I have never lived in the present moment. Habitually, either I am reliving a fragment of the past through memories, or I am landscaping the future — all this while burying my head in the bedroom pillow avoiding the Present. I have wasted so much time just being this way. I would like to consciously live in the present. I have tried to consciously live in the present. But it is not an easy thing to do. A lot gets in the way.
Let me recount.
First, the present is not elusive. It is a real, solid block, right in front of me - an empty canvas. That, for a lazy, comfort seeking, failing, ageing, talentless, mediocre escapist, is a challenge. It takes imagination and hard work to tap the potential that the present offers. To actually do things, to get up, and materialize the plans through actions. The present offers itself to be utilized. And the compounded realization that I have wasted my life away — that all that I could do, I have done none of that — immobilizes me. So much so that I am bewildered as to how to even use the time I have in the Now. After a while, I begin to despair — may be I shall never amount to anything. And further downhill from there, the flagpole of nihilism — may be there is nothing to amount to.
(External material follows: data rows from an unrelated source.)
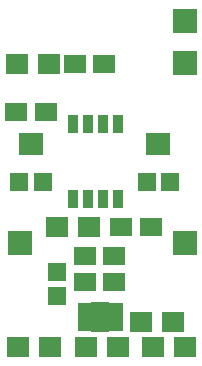
<source format=gts>
G04 #@! TF.FileFunction,Soldermask,Top*
%FSLAX46Y46*%
G04 Gerber Fmt 4.6, Leading zero omitted, Abs format (unit mm)*
G04 Created by KiCad (PCBNEW (2015-12-01 BZR 6337, Git 6f5a49b)-product) date Thu 03 Dec 2015 11:37:21 AM CET*
%MOMM*%
G01*
G04 APERTURE LIST*
%ADD10C,0.100000*%
%ADD11R,1.900000X1.650000*%
%ADD12R,1.400000X2.400000*%
%ADD13R,1.600000X2.600000*%
%ADD14R,2.050000X2.050000*%
%ADD15R,1.900000X1.700000*%
%ADD16R,1.598880X1.598880*%
%ADD17R,2.000200X1.901140*%
%ADD18R,0.908000X1.543000*%
G04 APERTURE END LIST*
D10*
D11*
X184926174Y-29233456D03*
X182426174Y-29233456D03*
X186350000Y-43100000D03*
X188850000Y-43100000D03*
X183250000Y-47750000D03*
X185750000Y-47750000D03*
X183250000Y-45500000D03*
X185750000Y-45500000D03*
X179950000Y-33300000D03*
X177450000Y-33300000D03*
D12*
X185800000Y-50700000D03*
D13*
X184600000Y-50700000D03*
D12*
X183400000Y-50700000D03*
D14*
X191770000Y-25600000D03*
X191770000Y-29210000D03*
X177800000Y-44450000D03*
X191770000Y-44450000D03*
D15*
X180226174Y-29233456D03*
X177526174Y-29233456D03*
X183650000Y-43100000D03*
X180950000Y-43100000D03*
X177650000Y-53250000D03*
X180350000Y-53250000D03*
X183350000Y-53250000D03*
X186050000Y-53250000D03*
X189050000Y-53250000D03*
X191750000Y-53250000D03*
D16*
X177699240Y-39300860D03*
X179700760Y-39300860D03*
D17*
X178700000Y-36049660D03*
D18*
X182295000Y-34325000D03*
X183565000Y-34325000D03*
X184835000Y-34325000D03*
X186105000Y-34325000D03*
X186105000Y-40675000D03*
X184835000Y-40675000D03*
X183565000Y-40675000D03*
X182295000Y-40675000D03*
D16*
X188499240Y-39300860D03*
X190500760Y-39300860D03*
D17*
X189500000Y-36049660D03*
D16*
X180900000Y-46850980D03*
X180900000Y-48949020D03*
D15*
X188050000Y-51100000D03*
X190750000Y-51100000D03*
M02*

</source>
Second, the past is a sea of memories. It is comforting to put a pillow underneath my head, close my eyes, and just take a swim in it. Revisiting the old wounds, old joys, old triumphs, and old defeats. Nothing needs to be done. It is all in my head, a kaleidoscope of sorts. If the Present is joyless and vapid, may be there is something in the Past. And with the passage of time, the shadow of Past is only growing larger. Something must be said of the divide in time when a man starts to dwell on the past more often, and avoids being in the Present. Well, that is a topic for a different occasion.
Third, Worries. I have absolutely no plans for my life projected into the Future — large or small. The concerns of ordinary people, such as career, car, house, insurance, stature etc., I give zero fucks about that. The only time I tap into the Future is to make room for my private anxieties and worries. The clock is ticking by. Everything, from questions of mortality (ageing, death, etc.) to meaning of life, attacks me like a swarm of hostile bees. Will the Future ever break from this continuum of meaningless, disappointing, and for the most part, joyless existence? Questions like this shift my attention to the Future.
The above trifecta of (arguable!) reasoning makes my thought patterns in relation to time, somewhat intelligible i.e. how I think, I think.
But enough of the reasoning. I have determined that I cannot live like this. I have decided that I shall face the emptiness, the jarring and unhelpful silence of the present no matter how uncomfortable I feel.